Mas esses ganhos foram explicados principalmente pela reclassificação de antigas incursões russas como avanços à medida que novas provas eram recolhidas, disse o ISW.

As forças ucranianas recapturaram 11 quilómetros quadrados na região sul de Zaporizhia e 18 quilómetros quadrados na região central de Dnipropetrovsk.

“O âmbito e a escala dos contra-ataques ucranianos em curso nestas regiões não são claros”, afirmou a equipa de inteligência geoespacial do ISW.

“Os resultados destas operações de combate em curso permanecem incertos e espera-se que sejam reflectidos nos dados nas próximas semanas”, acrescentou.

Moscou perdeu cerca de 403 quilômetros quadrados em abril e maio.

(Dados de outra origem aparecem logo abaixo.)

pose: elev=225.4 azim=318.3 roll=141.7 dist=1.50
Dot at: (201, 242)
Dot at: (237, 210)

O avanço da Rússia abrandou desde finais de 2025, dificultado pela crescente eficácia dos ataques de drones ucranianos que operam mais perto da linha da frente e a médio alcance.

Em Abril, pela primeira vez em dois anos e meio, as suas forças cederam mais terreno do que ganharam, e a Ucrânia consolidou esses ganhos em Maio.

Desde o início de 2026, as tropas russas avançaram em média 15 quilómetros quadrados por mês, em comparação com 405 quilómetros quadrados por mês em 2025.

Estas estimativas não incluem avanços apoiados pela Rússia que a ISW não confirmou nem negou.

A ISW trabalha com Projeto de ameaças críticasanexado aInstituto Empresarial Americanooutro think tank americano especializado em análise de conflitos.

Moscou ocuparia pouco mais de 19% do território ucraniano

Isto inclui cerca de 7%, a Crimeia e partes da região industrial de Donbass, que já estavam sob o controlo da Rússia ou de separatistas pró-Rússia antes da invasão em grande escala de Fevereiro de 2022.

A maior parte dos avanços da Rússia foram feitos nas primeiras semanas do conflito.

Desde que a Rússia lançou a sua invasão em Fevereiro de 2022, centenas de milhares de pessoas foram mortas e milhões forçadas a abandonar as suas casas.

Esse conflito, o mais mortífero na Europa desde a Segunda Guerra Mundial, provocou mais de 2 milhões de baixas militares, com as forças de Moscovo a suportarem o peso das perdas, de acordo com um estudo publicado quarta-feira por um think tank dos EUA.